Holloran believes there are drawbacks to focusing so heavily on core areas without also making efforts to protect non-core habitat. Under Ryan Zinke’s leadership, the BLM has proposed Land Use Plans that reduce or eliminate the protection of non-core areas.
“I really don’t like that the federal government, in Wyoming, put some restrictions on (protecting) non-core habitat,” Holloran said. “Our whole approach is to manage core, and the feds came in and put some restrictions outside of core. So they’re working to make it easier to get around those restrictions with these amendments.”
Holloran is optimistic about the sage-grouse’s future, but hopes that the BLM will consider how to implement the EIS with great care. Converse County’s birds are vulnerable.
“The way that that area is developed, we really have to think our way through it, spatially and temporally,” Holloran said. “Because there is the real possibility if you move those birds out for 20 years that’s enough time where they won’t stay. That’s enough time to extirpate a population of birds. And I think that is a very real concern in that area.”

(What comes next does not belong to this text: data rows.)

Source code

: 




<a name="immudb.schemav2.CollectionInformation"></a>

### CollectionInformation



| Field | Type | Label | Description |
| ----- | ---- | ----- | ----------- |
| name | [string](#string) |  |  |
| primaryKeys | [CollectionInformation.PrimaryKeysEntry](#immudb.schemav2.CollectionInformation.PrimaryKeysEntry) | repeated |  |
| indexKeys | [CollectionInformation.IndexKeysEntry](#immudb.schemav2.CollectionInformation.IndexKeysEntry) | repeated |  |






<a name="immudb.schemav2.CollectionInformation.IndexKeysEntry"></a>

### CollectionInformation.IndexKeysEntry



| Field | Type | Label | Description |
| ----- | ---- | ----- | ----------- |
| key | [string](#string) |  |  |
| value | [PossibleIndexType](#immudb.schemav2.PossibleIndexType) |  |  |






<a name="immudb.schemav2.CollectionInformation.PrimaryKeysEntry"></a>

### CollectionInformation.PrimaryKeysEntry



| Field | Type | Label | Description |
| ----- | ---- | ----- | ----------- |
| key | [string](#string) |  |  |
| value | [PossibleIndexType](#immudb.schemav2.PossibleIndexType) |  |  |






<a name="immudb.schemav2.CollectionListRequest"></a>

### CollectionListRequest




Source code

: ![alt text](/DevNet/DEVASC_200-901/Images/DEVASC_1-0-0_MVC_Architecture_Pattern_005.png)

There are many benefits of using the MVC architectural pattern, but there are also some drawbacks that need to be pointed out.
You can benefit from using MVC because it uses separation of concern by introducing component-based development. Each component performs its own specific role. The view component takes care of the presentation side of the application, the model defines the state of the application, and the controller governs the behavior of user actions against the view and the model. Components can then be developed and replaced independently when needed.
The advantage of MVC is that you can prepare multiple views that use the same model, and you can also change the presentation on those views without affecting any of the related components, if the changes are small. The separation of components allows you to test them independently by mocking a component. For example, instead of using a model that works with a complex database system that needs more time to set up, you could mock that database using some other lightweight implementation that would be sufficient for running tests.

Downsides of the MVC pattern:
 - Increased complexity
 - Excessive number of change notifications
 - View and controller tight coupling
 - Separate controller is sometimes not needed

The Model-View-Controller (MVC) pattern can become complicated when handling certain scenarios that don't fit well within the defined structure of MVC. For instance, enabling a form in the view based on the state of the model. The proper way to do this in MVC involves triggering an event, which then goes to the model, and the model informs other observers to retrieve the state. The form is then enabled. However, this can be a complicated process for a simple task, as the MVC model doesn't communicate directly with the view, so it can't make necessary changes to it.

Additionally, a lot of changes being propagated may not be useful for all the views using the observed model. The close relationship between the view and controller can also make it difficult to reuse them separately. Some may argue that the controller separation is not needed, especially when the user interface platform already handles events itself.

Holloran expressed concerns over recent changes at the federal level that weaken sage-grouse protections.
“In my opinion they’re jumping the gun,” he said. “They’re not even giving it (the current strategies) a chance, in my opinion.
“I think that the plans . . . were put in place with the idea that we move forward with these approaches,” he said. “By not taking the best available science that was used to develop those plans, and not allowing that process to mature, and working in a truly adaptive way to make changes, I think is a mistake.”
Connelly expressed the same sentiment: that the federal government seems to be giving up on the methods without having tried them fully.
“None of these strategies are perfect, but we don’t want to sacrifice the good in search of the perfect,” he said.
Overall, Connelly hasn’t been encouraged by the BLM’s recent work.
“If I were rating the BLM on sage-grouse conservation five years ago I would’ve given them a B-minus, and now I’d say I’d give them a C-minus,” he said. “I don’t think they’re improving.”